Nous sommes en 1957 et nous rencontrons les acteurs et les metteurs en scènes qui ont participé à l’inauguration du Théâtre satirique à Sofia. La grande actrice Stoyanka Moutafova nous raconte ses souvenirs du spectacle « Les bains » de Vladimir Maïakovski, qui étaient la première pièce jouée sur la scène de ce théâtre.
« En cette année 1957, le Théâtre satirique a ouvert sa première saison avec la pièce de Vladimir Maïakovski « Les bains ». Or, il se trouvait que nous n’avions toujours pas de scène finale. Le jour de la Première nous tous, jeunes artistes, étions très inquiets. Pour ma part, j’étais anxieuse, mais surtout curieuse. Au fond, je n’étais pas aussi inquiète que je le disais, car je faisais entièrement confiance au metteur en scène et fondateur du théâtre Stéphane Sartchadjiev. Je crois que nous deux nous nous ressemblions. J’aime les créateurs qui font confiance à leur inspiration du dernier moment car cela peut être très créatif. Stéphane Sartchadjiev nous a dit de commencer le spectacle tranquillement, et que dans l’entracte, il allait nous raconter la scène finale. Et c’est ce qui s’est passé : il nous a réuni et nous a dit : j’ai trouvé la scène finale, soyez rassurés! Nous, qui jouions des personnages négatifs, nous devions nous jeter de la scène dans l’orchestre qui joue dans le noir. C’était une métaphore de l’enfer. Pendant que je jouais cette scène j’avais même peur d’écraser quelqu’un dans le noir. Alors, tout d’un coup j’ai entendu une voix : « Pousses-toi, tu vas m’écraser », c’était Georgui Partsalev. Bref, je n’oublierais jamais cette première qui portait la signature unique et extraordinaire du metteur en scène Sartchadjiev ».
Bien sûr, dans le temps, il existait des contraintes idéologiques. « Lors de cette première représentation, le premier cri que le nouveau-né a poussé n’était pas le pleur du bébé mais l’appel d’une voix claire d’adulte : Nous sommes un théâtre de propagande. Le message était que même si nous étions un nouveau-né dans le monde du théâtre, dès notre naissance, nous allions montrer que nous restons droits sur nos pieds et, en nous saisissant des armes de l’humour et de la satyre, nous rejoignons l’armée de combattants pour la gloire du communisme », écrit le metteur en scène Stéphane Sartchadjiev.

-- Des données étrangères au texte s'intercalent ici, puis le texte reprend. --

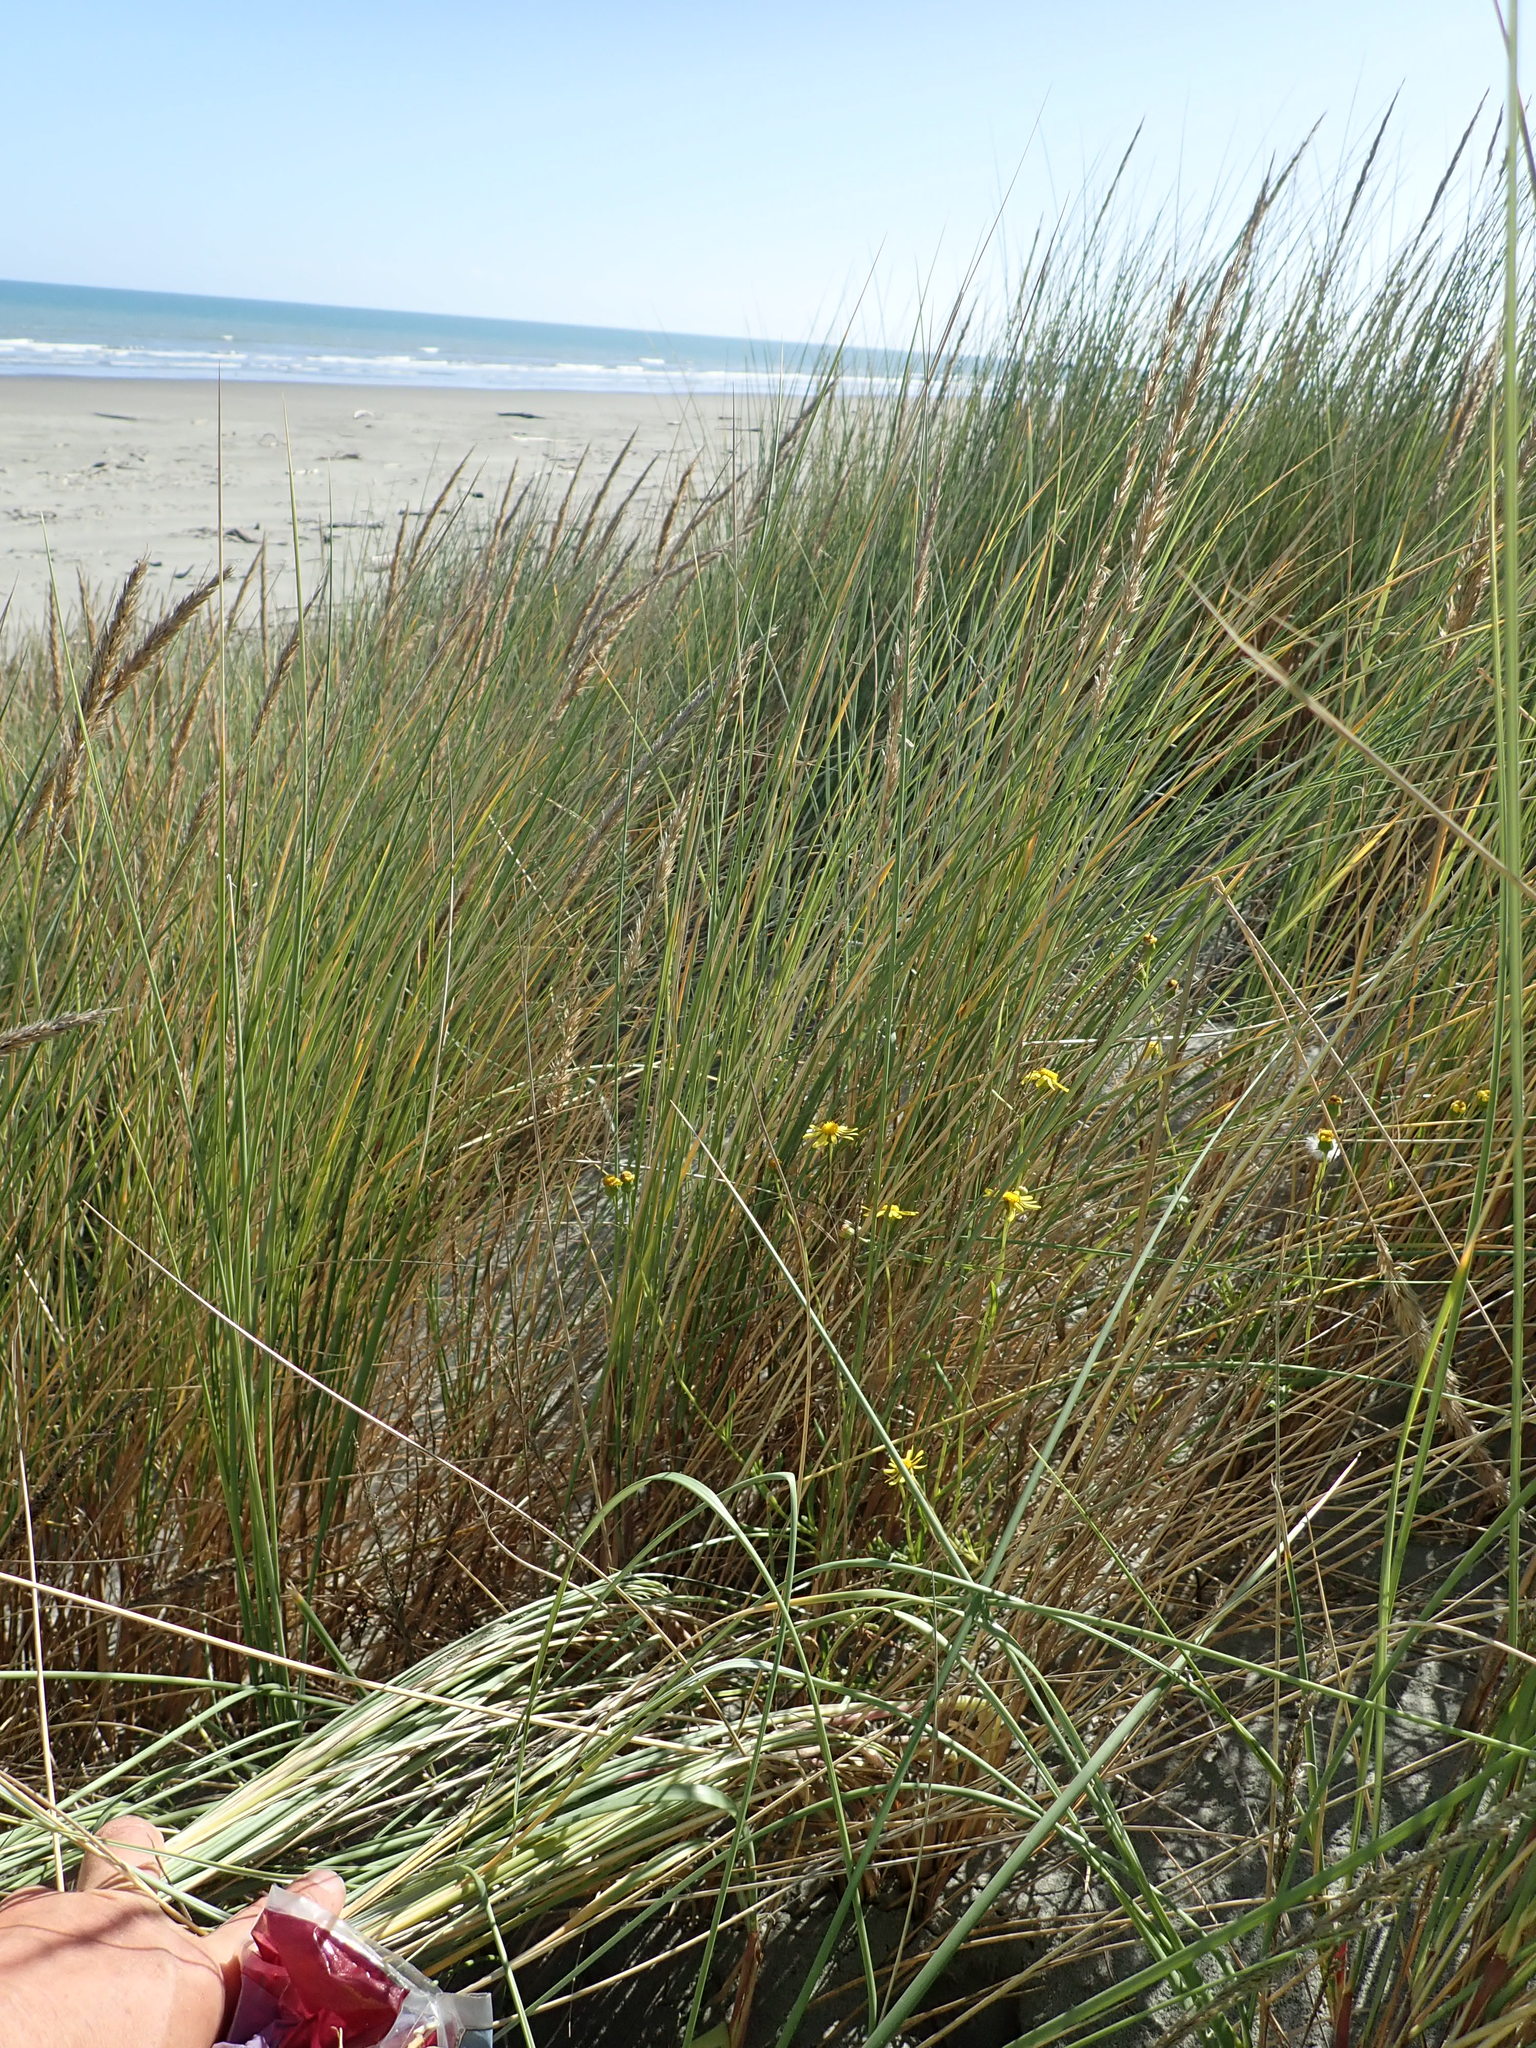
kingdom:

Voici des extraits de l’interview faite juste avant l’inauguration du théâtre :
« Nous avions préparé trois spectacles – « Les bains » de Maïakovski, un spectacle compilation d’œuvres satiriques d’auteurs bulgares qui était introduit avec une conférence, de la musique et des chants. Enfin, nous avions préparé aussi un spectacle appelé « La satyre au long des siècles », qui commençait avec Juvenal et Aristophane, ensuite le Moyen Age, la Renaissance, jusqu’à nos jours. A chaque fois, nous jouions avec les costumes, les décors, la musique de l’époque. Chaque œuvre faisait l’objet d’une relecture contemporaine. »
Même si le théâtre avait souvent des problèmes avec la censure, certains metteurs en scène ont marqué l’histoire de l’art dramatique contemporain. Il s’agit par exemple de Metodi Andonov, Gricha Ostrovski, Mladen Kisselov qui ont su innover avec des auteurs tels que Yordan Radichkov et Stanislav Stratiev. Ansi, l’écrivain Yordan Radichkov se souvient de l’enthousiasme incontrôlable des acteurs, lors de la représentation de sa pièce « La pagaille ». « Les acteurs étaient tellement pris par le jeux qu’à la fin du spectacle ils ont demandé au public s’il ne voulait pas qu’ils rejouent de nouveau toute la pièce. »
« Nous allons sans doute commettre des erreurs nous aussi, mais nous n’avons pas peur car nous allons apprendre de nos erreurs. Souvent, nous allons parler des choses avec humour. Mais soyez certains que nous abordons le théâtre avec sérieux », déclare Sartchadjiev dans son discours lors de l’inauguration du Théâtre satirique. Ces paroles caractérisent le théâtre jusqu’à nos jours. Ses metteurs en scène et ses acteurs sont des gens qui font de l’humour mais qui prennent le théâtre au sérieux. C’est pourquoi ils sont tant aimés par des générations de Bulgares.